- TASK STATEMENT: Reproduce the data that follows character for character, but omit its pictures.

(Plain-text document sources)
• • • • • • •

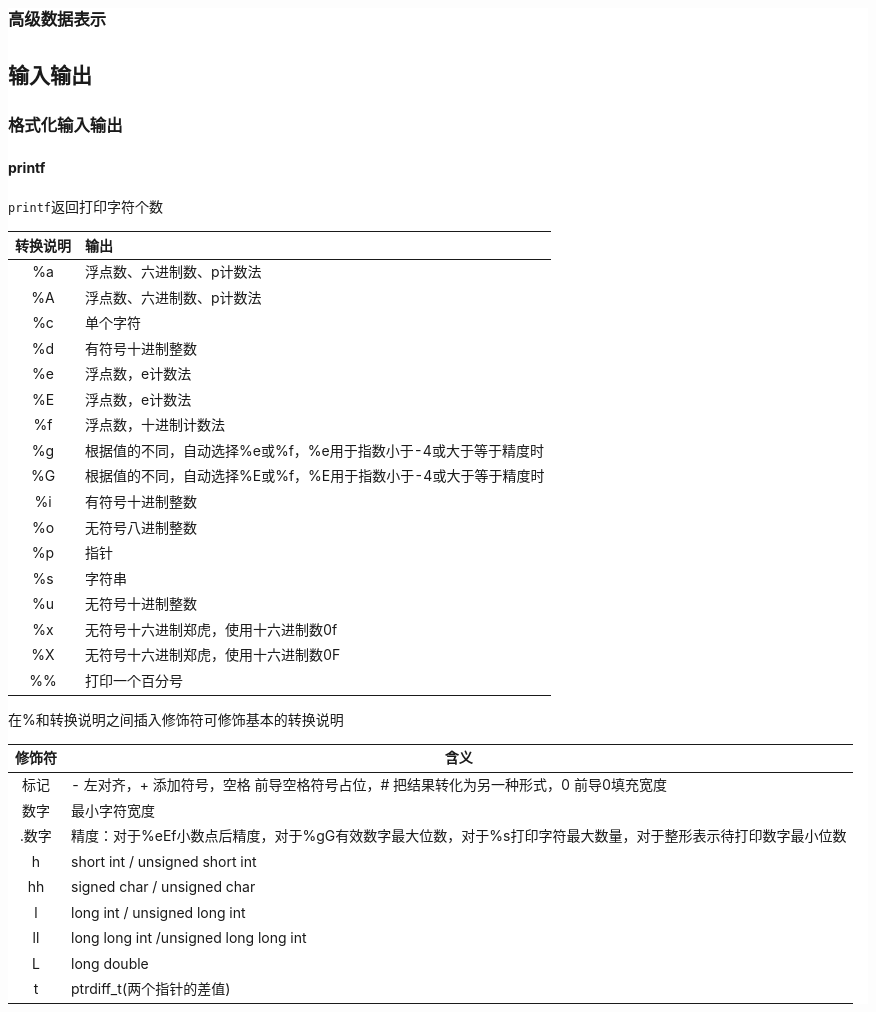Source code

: 

### 高级数据表示



## 输入输出

### 格式化输入输出

#### printf

`printf`返回打印字符个数

| 转换说明 | 输出                                  |
|:----:|:----------------------------------- |
| %a   | 浮点数、六进制数、p计数法                       |
| %A   | 浮点数、六进制数、p计数法                       |
| %c   | 单个字符                                |
| %d   | 有符号十进制整数                            |
| %e   | 浮点数，e计数法                            |
| %E   | 浮点数，e计数法                            |
| %f   | 浮点数，十进制计数法                          |
| %g   | 根据值的不同，自动选择%e或%f，%e用于指数小于-4或大于等于精度时 |
| %G   | 根据值的不同，自动选择%E或%f，%E用于指数小于-4或大于等于精度时 |
| %i   | 有符号十进制整数                            |
| %o   | 无符号八进制整数                            |
| %p   | 指针                                  |
| %s   | 字符串                                 |
| %u   | 无符号十进制整数                            |
| %x   | 无符号十六进制郑虎，使用十六进制数0f                 |
| %X   | 无符号十六进制郑虎，使用十六进制数0F                 |
| %%   | 打印一个百分号                             |

在%和转换说明之间插入修饰符可修饰基本的转换说明

| 修饰符 | 含义                                                         |
| :----: | ------------------------------------------------------------ |
|  标记  | - 左对齐，+ 添加符号，空格 前导空格符号占位，# 把结果转化为另一种形式，0 前导0填充宽度 |
|  数字  | 最小字符宽度                                                 |
| .数字  | 精度：对于%eEf小数点后精度，对于%gG有效数字最大位数，对于%s打印字符最大数量，对于整形表示待打印数字最小位数 |
|   h    | short int / unsigned short int                               |
|   hh   | signed char / unsigned char                                  |
|   l    | long int / unsigned long int                                 |
|   ll   | long long int /unsigned long long int                        |
|   L    | long double                                                  |
|   t    | ptrdiff_t(两个指针的差值)                                    |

• • • • • • •

- THE ANSWER:
Source code

: 

### 高级数据表示



## 输入输出

### 格式化输入输出

#### printf

`printf`返回打印字符个数

| 转换说明 | 输出                                  |
|:----:|:----------------------------------- |
| %a   | 浮点数、六进制数、p计数法                       |
| %A   | 浮点数、六进制数、p计数法                       |
| %c   | 单个字符                                |
| %d   | 有符号十进制整数                            |
| %e   | 浮点数，e计数法                            |
| %E   | 浮点数，e计数法                            |
| %f   | 浮点数，十进制计数法                          |
| %g   | 根据值的不同，自动选择%e或%f，%e用于指数小于-4或大于等于精度时 |
| %G   | 根据值的不同，自动选择%E或%f，%E用于指数小于-4或大于等于精度时 |
| %i   | 有符号十进制整数                            |
| %o   | 无符号八进制整数                            |
| %p   | 指针                                  |
| %s   | 字符串                                 |
| %u   | 无符号十进制整数                            |
| %x   | 无符号十六进制郑虎，使用十六进制数0f                 |
| %X   | 无符号十六进制郑虎，使用十六进制数0F                 |
| %%   | 打印一个百分号                             |

在%和转换说明之间插入修饰符可修饰基本的转换说明

| 修饰符 | 含义                                                         |
| :----: | ------------------------------------------------------------ |
|  标记  | - 左对齐，+ 添加符号，空格 前导空格符号占位，# 把结果转化为另一种形式，0 前导0填充宽度 |
|  数字  | 最小字符宽度                                                 |
| .数字  | 精度：对于%eEf小数点后精度，对于%gG有效数字最大位数，对于%s打印字符最大数量，对于整形表示待打印数字最小位数 |
|   h    | short int / unsigned short int                               |
|   hh   | signed char / unsigned char                                  |
|   l    | long int / unsigned long int                                 |
|   ll   | long long int /unsigned long long int                        |
|   L    | long double                                                  |
|   t    | ptrdiff_t(两个指针的差值)                                    |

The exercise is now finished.